Mer Rouge, Taïwan, Panama: regain de menaces sur le commerce mondial
Doit-on craindre le retour des pénuries? Les défenseurs de la mondialisation, réunis cette semaine à Davos, surveillent de près les tensions géopolitiques qui pourraient à nouveau entraver le commerce mondial, déjà secoué par la pandémie et la guerre en Ukraine.
“Nous pensions que les chaînes d’approvisionnement s’étaient normalisées après le Covid. Clairement, c’est un peu plus précaire après ce qui se passe en mer Rouge”, a déclaré Francesco Ceccato, le directeur de Barclays Europe, en marge de la réunion du Forum économique mondial qui se termine vendredi dans la station suisse des Alpes.
Ce constat est partagé par l’Organisation mondiale du commerce (OMC), qui espérait encore début octobre, avant l’attaque du Hamas contre Israël, une croissance du commerce mondial de marchandises de 3,3% cette année.
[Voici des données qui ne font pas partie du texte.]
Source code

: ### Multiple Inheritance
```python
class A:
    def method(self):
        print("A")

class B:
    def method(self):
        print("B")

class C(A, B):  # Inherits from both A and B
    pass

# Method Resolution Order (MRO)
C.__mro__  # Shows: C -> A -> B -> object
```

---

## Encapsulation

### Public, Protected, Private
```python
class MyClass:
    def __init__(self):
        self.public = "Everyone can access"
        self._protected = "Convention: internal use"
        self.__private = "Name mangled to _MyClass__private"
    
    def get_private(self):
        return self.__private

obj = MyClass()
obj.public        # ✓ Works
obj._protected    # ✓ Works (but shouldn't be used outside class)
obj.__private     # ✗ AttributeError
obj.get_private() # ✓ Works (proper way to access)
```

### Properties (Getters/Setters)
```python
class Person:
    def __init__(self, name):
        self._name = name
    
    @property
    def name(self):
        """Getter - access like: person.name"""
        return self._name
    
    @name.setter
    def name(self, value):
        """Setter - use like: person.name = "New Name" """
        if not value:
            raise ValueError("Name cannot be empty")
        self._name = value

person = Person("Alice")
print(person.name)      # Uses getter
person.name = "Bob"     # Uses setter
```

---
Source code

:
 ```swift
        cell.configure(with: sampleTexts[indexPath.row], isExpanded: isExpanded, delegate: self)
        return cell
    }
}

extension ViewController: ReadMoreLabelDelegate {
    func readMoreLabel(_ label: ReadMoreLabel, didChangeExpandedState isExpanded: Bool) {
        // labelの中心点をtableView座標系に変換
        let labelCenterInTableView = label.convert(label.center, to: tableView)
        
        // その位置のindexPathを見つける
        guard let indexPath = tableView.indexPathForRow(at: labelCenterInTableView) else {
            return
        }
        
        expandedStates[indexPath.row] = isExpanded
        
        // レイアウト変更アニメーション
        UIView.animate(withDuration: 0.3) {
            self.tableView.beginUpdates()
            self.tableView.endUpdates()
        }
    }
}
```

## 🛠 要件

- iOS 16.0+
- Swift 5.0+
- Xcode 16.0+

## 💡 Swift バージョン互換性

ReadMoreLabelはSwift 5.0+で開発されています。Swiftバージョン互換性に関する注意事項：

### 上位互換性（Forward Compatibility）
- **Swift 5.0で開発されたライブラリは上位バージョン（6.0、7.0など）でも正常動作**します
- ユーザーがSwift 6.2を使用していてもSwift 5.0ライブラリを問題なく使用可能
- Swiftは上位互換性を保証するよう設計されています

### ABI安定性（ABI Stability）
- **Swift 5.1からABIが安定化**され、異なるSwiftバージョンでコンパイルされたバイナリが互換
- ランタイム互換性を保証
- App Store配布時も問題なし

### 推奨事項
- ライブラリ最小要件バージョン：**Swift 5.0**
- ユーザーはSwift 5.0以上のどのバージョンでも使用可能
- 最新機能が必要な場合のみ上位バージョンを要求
La directrice générale de l’OMC, Ngozi Okonjo-Iweala, a reconnu que l’optimisme avait diminué en raison de “l’aggravation des tensions géopolitiques, les perturbations observées en mer Rouge, sur le canal de Suez et le canal de Panama”.
Elle a toutefois nuancé en affirmant que la situation serait quand même “nettement mieux” que la maigre croissance de 0,8% en 2023.
Attaques en mer Rouge
“Les Houthis (…) influent sur le commerce mondial et les coûts du transport maritime”, a souligné Karen Harris, économiste chez Bain, précisant que ce groupe soutenu par l’Iran multiplie les attaques contre des navires marchands qu’il estime liés à Israël en mer Rouge, une zone cruciale pour le commerce international.
Plutôt que d’emprunter le canal de Suez, de nombreux transporteurs optent désormais pour le détour par le cap de Bonne-Espérance, une option plus longue et coûteuse.
Vincent Clerc, directeur général de Maersk, poids lourd du commerce maritime, estime que cela “perturbera les chaînes d’approvisionnement pendant au moins quelques mois”. En conséquence, les constructeurs automobiles Tesla et Volvo ont déjà annoncé des suspensions temporaires de production en Europe en raison du manque de pièces détachées.
Le transport de Gaz Naturel Liquéfié (GNL) sera également affecté, selon le Premier ministre du Qatar, Mohammed ben Abdulrahmane Al-Thani.
L’inconnue Taïwan
Les tensions entre Pékin et Washington liées à l’élection présidentielle à Taïwan ont également augmenté. La Chine considère Taïwan comme l’une de ses provinces et cherche à la réunifier par la force si nécessaire.
Le secrétaire d’État américain Antony Blinken a souligné à Davos l’importance des échanges commerciaux passant par le détroit de Taïwan, avertissant que toute perturbation aurait des répercussions mondiales.
Francesco Ceccato souligne également “l’importance de Taïwan pour la production de semi-conducteurs”, ajoutant que toute perturbation dans le flux de ce produit susciterait des inquiétudes. Les puces, essentielles pour l’électronique des téléphones et des voitures, figuraient parmi les pénuries les plus criantes après la pandémie.
Sécheresse au Panama
Dans le canal de Panama, c’est la sécheresse et la pénurie d’eau liées au changement climatique et au phénomène El Niño qui réduisent le trafic des navires. Que ce soit pour des raisons politiques, naturelles, climatiques ou sociétales, comme pendant la pandémie, Tobias Meyer, le patron de DHL, explique à Davos qu’il y a désormais plus de sources de perturbations, augmentant ainsi la probabilité d’accumulation d’événements créant des “goulets d’étranglement” dans le transport mondial.
Bien que Tobias Meyer relativise l’impact des difficultés actuelles en soulignant que “la demande mondiale dans l’ensemble est encore assez faible” et qu’il y a “beaucoup de capacités maritimes disponibles”, Karen Harris estime que chaque perturbation renforce l’incitation au “nearshoring” ou “reshoring”, c’est-à-dire à l’implantation locale ou à la relocalisation de la production.
La situation géopolitique tendue favorise le retour de mesures protectionnistes, avec le ministre allemand des Finances, Christian Lindner, appelant à “éviter une course aux subventions” lors du panel final de la réunion de Davos. Le Premier ministre chinois Li Qiang a également dénoncé les “mesures discriminatoires pour le commerce et l’investissement” prononcées à la tribune, faisant probablement référence aux restrictions américaines à l’exportation de certaines puces avancées au nom de la sécurité nationale.